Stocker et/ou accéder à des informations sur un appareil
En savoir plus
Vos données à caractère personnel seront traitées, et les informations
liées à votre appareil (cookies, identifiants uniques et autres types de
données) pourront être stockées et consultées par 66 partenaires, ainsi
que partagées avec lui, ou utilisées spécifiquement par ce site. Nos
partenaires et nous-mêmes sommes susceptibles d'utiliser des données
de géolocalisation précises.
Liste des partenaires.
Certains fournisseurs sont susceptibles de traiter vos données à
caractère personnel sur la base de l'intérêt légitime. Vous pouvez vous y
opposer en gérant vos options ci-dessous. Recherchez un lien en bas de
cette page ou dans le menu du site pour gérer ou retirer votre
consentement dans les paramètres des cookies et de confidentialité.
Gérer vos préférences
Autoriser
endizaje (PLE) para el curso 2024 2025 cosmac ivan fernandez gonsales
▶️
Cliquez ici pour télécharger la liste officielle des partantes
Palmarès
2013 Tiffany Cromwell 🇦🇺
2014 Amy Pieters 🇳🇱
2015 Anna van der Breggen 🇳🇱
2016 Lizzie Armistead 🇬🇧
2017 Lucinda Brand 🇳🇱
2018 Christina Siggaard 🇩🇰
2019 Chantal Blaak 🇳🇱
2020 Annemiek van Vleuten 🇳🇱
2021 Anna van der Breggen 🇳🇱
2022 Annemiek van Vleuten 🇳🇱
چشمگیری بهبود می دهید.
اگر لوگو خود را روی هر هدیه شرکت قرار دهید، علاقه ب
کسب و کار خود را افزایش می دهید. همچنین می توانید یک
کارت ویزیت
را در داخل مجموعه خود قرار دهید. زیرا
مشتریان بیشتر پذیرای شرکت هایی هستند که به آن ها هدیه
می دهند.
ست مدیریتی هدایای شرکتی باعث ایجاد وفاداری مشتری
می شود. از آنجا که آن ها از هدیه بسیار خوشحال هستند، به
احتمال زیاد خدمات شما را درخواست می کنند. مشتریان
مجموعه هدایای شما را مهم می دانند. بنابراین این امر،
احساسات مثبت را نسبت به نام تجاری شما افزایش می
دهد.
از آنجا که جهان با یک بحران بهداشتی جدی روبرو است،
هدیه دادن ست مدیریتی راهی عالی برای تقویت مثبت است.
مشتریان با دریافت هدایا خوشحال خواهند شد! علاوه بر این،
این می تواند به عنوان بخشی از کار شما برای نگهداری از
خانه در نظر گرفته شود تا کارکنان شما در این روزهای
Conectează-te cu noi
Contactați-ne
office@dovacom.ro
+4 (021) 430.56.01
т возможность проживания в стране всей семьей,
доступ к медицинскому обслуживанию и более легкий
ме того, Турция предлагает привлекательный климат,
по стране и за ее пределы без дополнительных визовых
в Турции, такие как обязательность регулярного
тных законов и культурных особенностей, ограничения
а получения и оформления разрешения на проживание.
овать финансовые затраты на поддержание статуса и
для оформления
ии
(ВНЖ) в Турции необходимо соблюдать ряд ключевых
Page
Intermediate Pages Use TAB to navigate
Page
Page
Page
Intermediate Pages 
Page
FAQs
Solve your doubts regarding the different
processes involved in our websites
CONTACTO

# Problem description
For the records above, give the number of lines containing the string "Anna" and no other words.

# Answer to the problem
2